The popular HTTP validation method has the same drawback whether using DNS or IP certificates? Namely, if you can compromise routes to hijack traffic, you can also hijack the validation requests. Right?
1) How to secure routing information: some says RPKI, some argues that's not enough and are experimenting with something like SCION (https://docs.scion.org/en/latest/)
2) Principal-Agent problem: jabber.ru's hijack relied on (presumably) Hetzner being forced to do it by German law agents based on the powers provided under the German Telecommunications Act (TKG)
> IP addresses also are assigned by registrars (ARIN in the US and Canada, for instance).
To be pedantic for a moment, ARIN etc. are registries.
The registrar is your ISP, cloud provider etc.
You can get a PI (Provider Independent) allocation for yourself, usually with the assistance of a sponsoring registrar. Which is a nice compromise way of cutting out the middleman without becoming a registrar yourself.

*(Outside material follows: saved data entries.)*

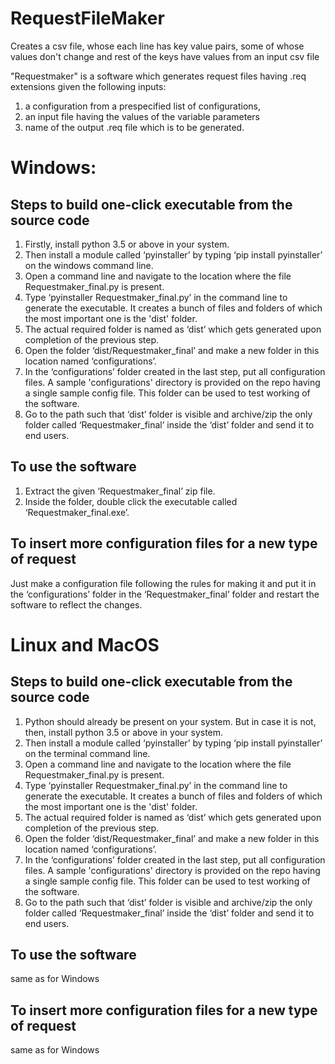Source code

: # RequestFileMaker
Creates a csv file, whose each line has key value pairs, some of whose values don't change and rest of the keys have values from an input csv file

"Requestmaker" is a software which generates request files having .req extensions given the following inputs:
1) a configuration from a prespecified list of configurations, 
2) an input file having the values of the variable parameters
3) name of the output .req file which is to be generated.

# Windows:
## Steps to build one-click executable from the source code
1)	Firstly, install python 3.5 or above in your system.
2)	Then install a module called ‘pyinstaller’ by typing ‘pip install pyinstaller’ on the windows command line.
3)  Open a command line and navigate to the location where the file Requestmaker_final.py is present.
3)	Type ‘pyinstaller Requestmaker_final.py’ in the command line to generate the executable. It creates a bunch of files and folders of which the most important one is the 'dist' folder.
4)	The actual required folder is named as ‘dist’ which gets generated upon completion of the previous step.
5)	Open the folder ‘dist/Requestmaker_final’ and make a new folder in this location named ‘configurations’.
6)	In the ‘configurations’ folder created in the last step, put all configuration files. A sample 'configurations' directory is provided on the repo having a single sample config file. This folder can be used to test working of the software.
7)	Go to the path such that ‘dist’ folder is visible and archive/zip the only folder called ‘Requestmaker_final’ inside the ‘dist’ folder and send it to end users.

## To use the software
1)	Extract the given ‘Requestmaker_final’ zip file.
2)	Inside the folder, double click the executable called ‘Requestmaker_final.exe’.

## To insert more configuration files for a new type of request
Just make a configuration file following the rules for making it and put it in the ‘configurations’ folder in the ‘Requestmaker_final’ folder and restart the software to reflect the changes.

# Linux and MacOS
## Steps to build one-click executable from the source code
1)	Python should already be present on your system. But in case it is not, then, install python 3.5 or above in your system.
2)	Then install a module called ‘pyinstaller’ by typing ‘pip install pyinstaller’ on the terminal command line.
3)  Open a command line and navigate to the location where the file Requestmaker_final.py is present.
3)	Type ‘pyinstaller Requestmaker_final.py’ in the command line to generate the executable. It creates a bunch of files and folders of which the most important one is the 'dist' folder.
4)	The actual required folder is named as ‘dist’ which gets generated upon completion of the previous step.
5)	Open the folder ‘dist/Requestmaker_final’ and make a new folder in this location named ‘configurations’.
6)	In the ‘configurations’ folder created in the last step, put all configuration files. A sample 'configurations' directory is provided on the repo having a single sample config file. This folder can be used to test working of the software.
7)	Go to the path such that ‘dist’ folder is visible and archive/zip the only folder called ‘Requestmaker_final’ inside the ‘dist’ folder and send it to end users.

## To use the software
same as for Windows

## To insert more configuration files for a new type of request
same as for Windows
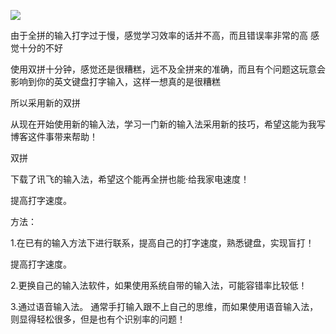 ![](http://ys-g.ys168.com/116124354/o63277I4767FMvsjmgnWuT/%E5%B0%8F%E9%B9%A4%E5%8F%8C%E6%8B%BC%E6%96%B9%E6%A1%88%E9%94%AE%E7%9B%98.png)

由于全拼的输入打字过于慢，感觉学习效率的话并不高，而且错误率非常的高
感觉十分的不好 

使用双拼十分钟，感觉还是很糟糕，远不及全拼来的准确，而且有个问题这玩意会影响到你的英文键盘打字输入，这样一想真的是很糟糕

所以采用新的双拼

从现在开始使用新的输入法，学习一门新的输入法采用新的技巧，希望这能为我写博客这件事带来帮助！

双拼

下载了讯飞的输入法，希望这个能再全拼也能·给我家电速度！

提高打字速度。

方法：

1.在已有的输入方法下进行联系，提高自己的打字速度，熟悉键盘，实现盲打！

提高打字速度。

2.更换自己的输入法软件，如果使用系统自带的输入法，可能容错率比较低！

3.通过语音输入法。 通常手打输入跟不上自己的思维，而如果使用语音输入法，则显得轻松很多，但是也有个识别率的问题！		

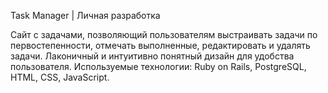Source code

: Task Manager | Личная разработка

Сайт с задачами, позволяющий пользователям выстраивать задачи по первостепенности, отмечать выполненные, редактировать и удалять задачи.
Лаконичный и интуитивно понятный дизайн для удобства пользователя.
Используемые технологии: Ruby on Rails, PostgreSQL, HTML, CSS, JavaScript.
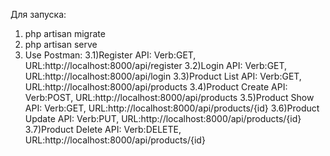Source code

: Для запуска:
1) php artisan migrate
2) php artisan serve
3) Use Postman:
3.1)Register API: Verb:GET, URL:http://localhost:8000/api/register
3.2)Login API: Verb:GET, URL:http://localhost:8000/api/login
3.3)Product List API: Verb:GET, URL:http://localhost:8000/api/products
3.4)Product Create API: Verb:POST, URL:http://localhost:8000/api/products
3.5)Product Show API: Verb:GET, URL:http://localhost:8000/api/products/{id}
3.6)Product Update API: Verb:PUT, URL:http://localhost:8000/api/products/{id}
3.7)Product Delete API: Verb:DELETE, URL:http://localhost:8000/api/products/{id}
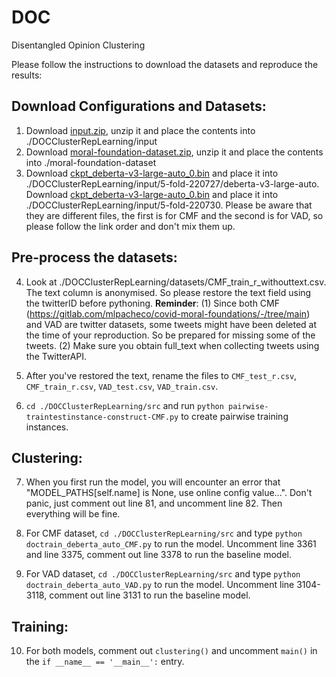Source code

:# DOC
Disentangled Opinion Clustering

Please follow the instructions to download the datasets and reproduce the results:

## Download Configurations and Datasets:
1. Download [input.zip](https://doc-inputzip.s3.eu-west-1.amazonaws.com/input.zip), unzip it and place the contents into ./DOCClusterRepLearning/input
2. Download [moral-foundation-dataset.zip](https://doc-inputzip.s3.eu-west-1.amazonaws.com/moral-foundation-dataset.zip), unzip it and place the contents into ./moral-foundation-dataset
3. Download [ckpt_deberta-v3-large-auto_0.bin](https://doc-inputzip.s3.eu-west-1.amazonaws.com/CMF-save/ckpt_deberta-v3-large-auto_0.bin) and place it into ./DOCClusterRepLearning/input/5-fold-220727/deberta-v3-large-auto. Download [ckpt_deberta-v3-large-auto_0.bin](https://doc-inputzip.s3.eu-west-1.amazonaws.com/VAD-save/ckpt_deberta-v3-large-auto_0.bin) and place it into ./DOCClusterRepLearning/input/5-fold-220730. Please be aware that they are different files, the first is for CMF and the second is for VAD, so please follow the link order and don't mix them up.

## Pre-process the datasets:

4. Look at ./DOCClusterRepLearning/datasets/CMF_train_r_withouttext.csv. The text column is anonymised. So please restore the text field using the twitterID before pythoning. **Reminder**: (1) Since both CMF (https://gitlab.com/mlpacheco/covid-moral-foundations/-/tree/main) and VAD are twitter datasets, some tweets might have been deleted at the time of your reproduction. So be prepared for missing some of the tweets. (2) Make sure you obtain full_text when collecting tweets using the TwitterAPI.

5. After you've restored the text, rename the files to `CMF_test_r.csv`, `CMF_train_r.csv`, `VAD_test.csv`, `VAD_train.csv`.

6. `cd ./DOCClusterRepLearning/src` and run `python pairwise-traintestinstance-construct-CMF.py` to create pairwise training instances.

## Clustering:

7. When you first run the model, you will encounter an error that "MODEL_PATHS[self.name] is None, use online config value...". Don't panic, just comment out line 81, and uncomment line 82. Then everything will be fine.

8. For CMF dataset, `cd ./DOCClusterRepLearning/src` and type `python doctrain_deberta_auto_CMF.py` to run the model. Uncomment line 3361 and line 3375, comment out line 3378 to run the baseline model.

9. For VAD dataset, `cd ./DOCClusterRepLearning/src` and type `python doctrain_deberta_auto_VAD.py` to run the model. Uncomment line 3104-3118, comment out line 3131 to run the baseline model.

## Training:
10. For both models, comment out `clustering()` and uncomment `main()` in the `if __name__ == '__main__':` entry.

You can also become a registrar yourself - at least, RIPE allows it. However, fees are significantly higher and it's not clear why you'd want to, unless you were actually providing ISP services to customers (in which case it's mandatory - you're not allowed to use a PI allocation for that)
The biggest modern-era reason is direct access to update your RPKI entries.
But this only matters if you are doing stuff that makes direct access worthwhile.
If your setup is mostly "set and forget" then you should just accept the lag associated with needing to open a ticket with your sponsor to update the RPKI.
Actually the main benefit is no dependency on DNS (booth direct and root).
IP is a simple primitive, i.e. "is it routable or not ?".